▶ _Task brief_
Reproduce the entries starting at the line containing "Which series reaches" and ending at the line containing "How many distinct data groups are displayed?", with both of those lines included. Leave the pictures out.

▶ _Source records_
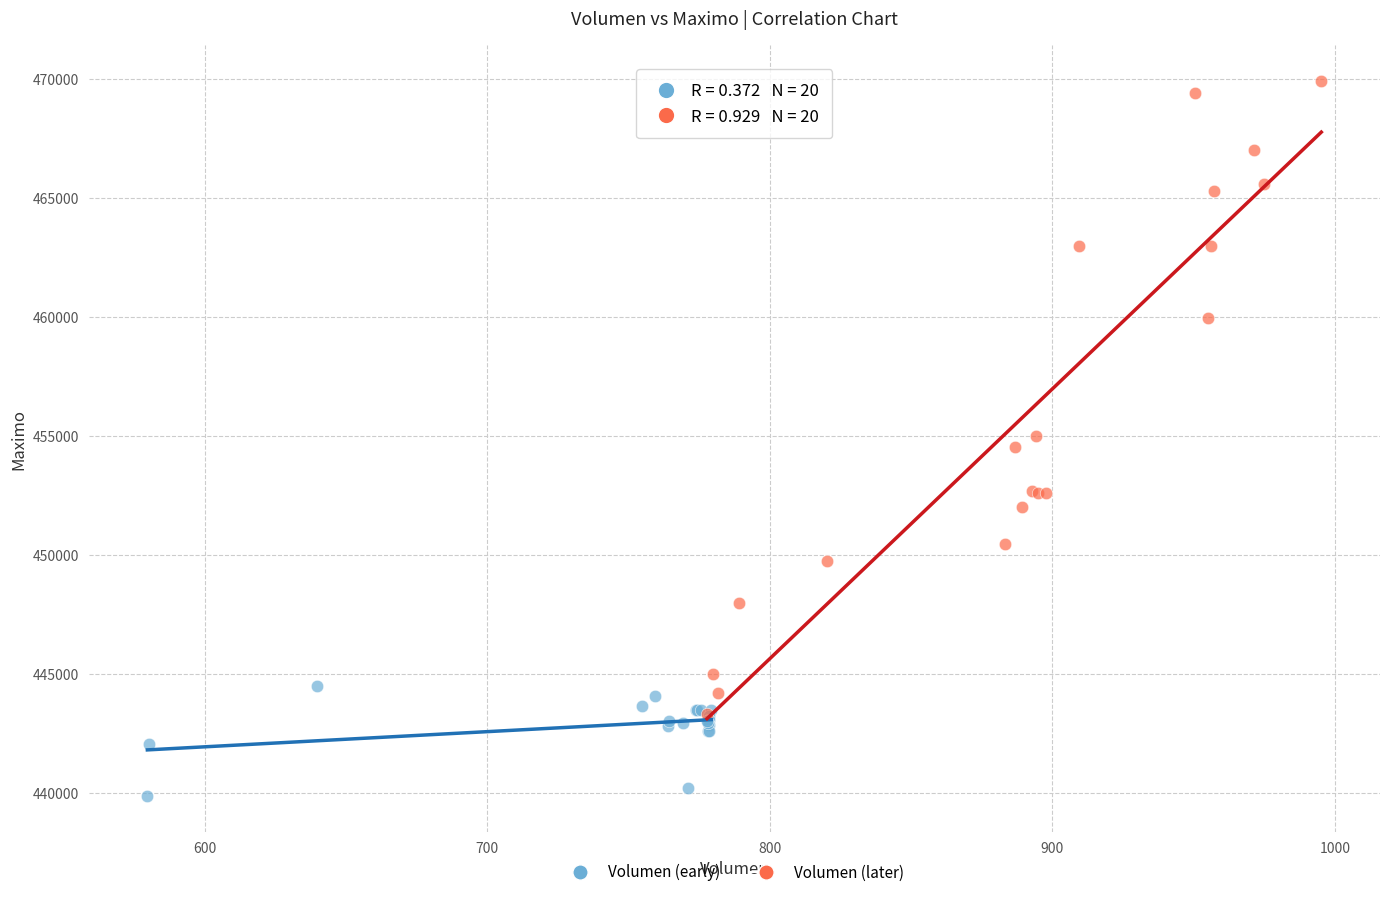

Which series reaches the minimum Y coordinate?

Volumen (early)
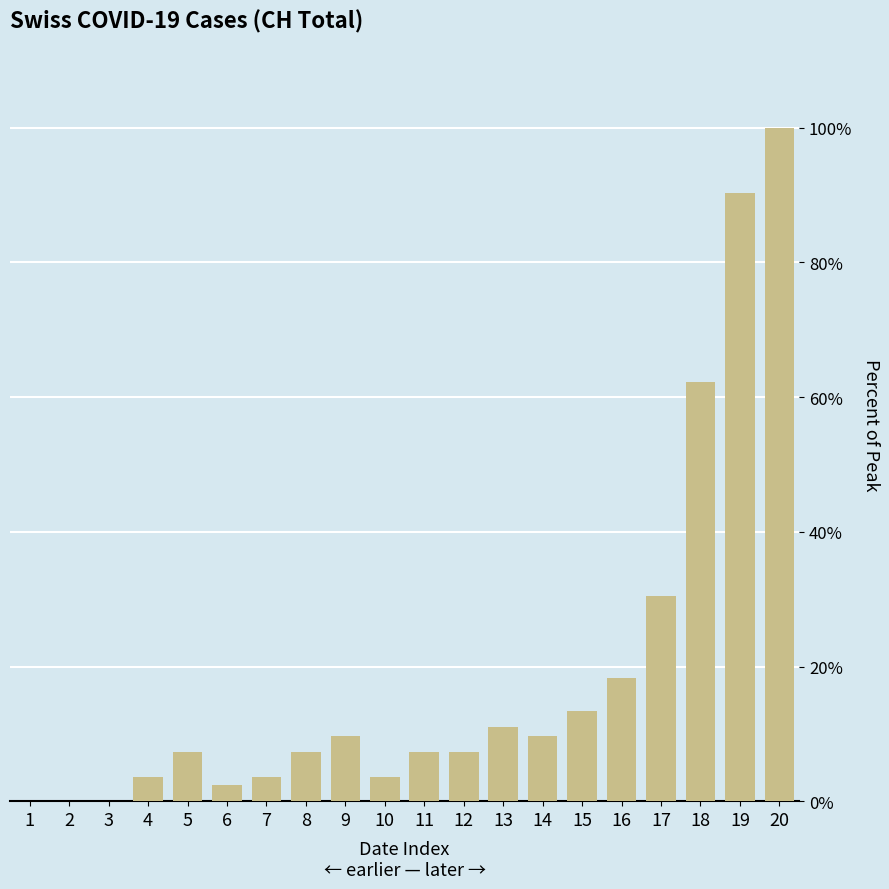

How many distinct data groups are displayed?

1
---
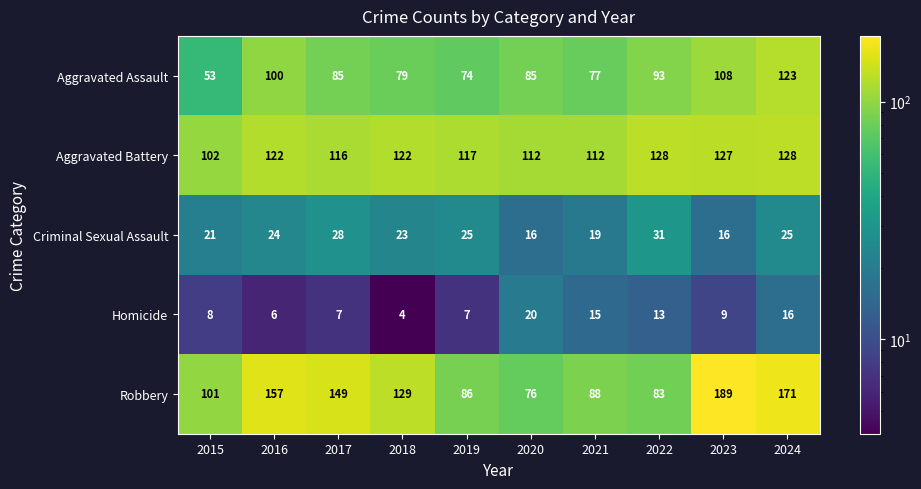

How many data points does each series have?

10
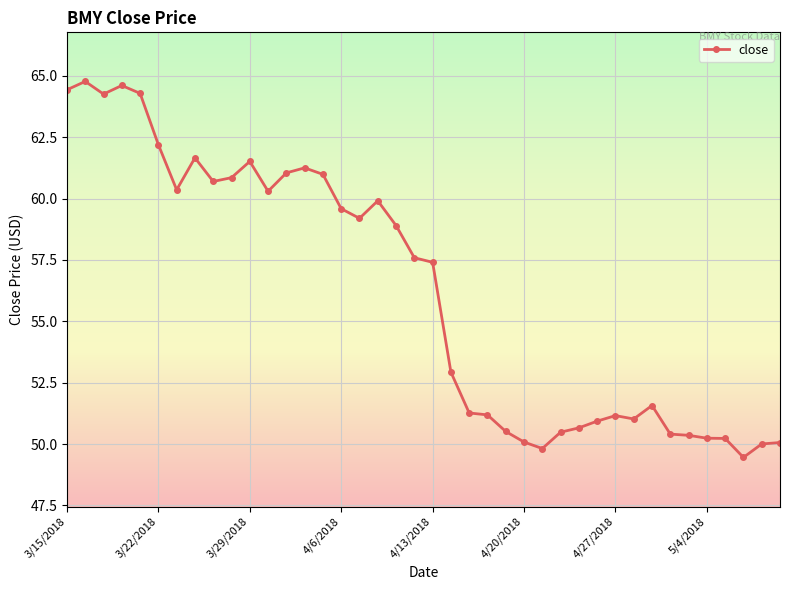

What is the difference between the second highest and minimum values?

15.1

▶ _Answer box_
Which series reaches the minimum Y coordinate?

Volumen (early)

How many distinct data groups are displayed?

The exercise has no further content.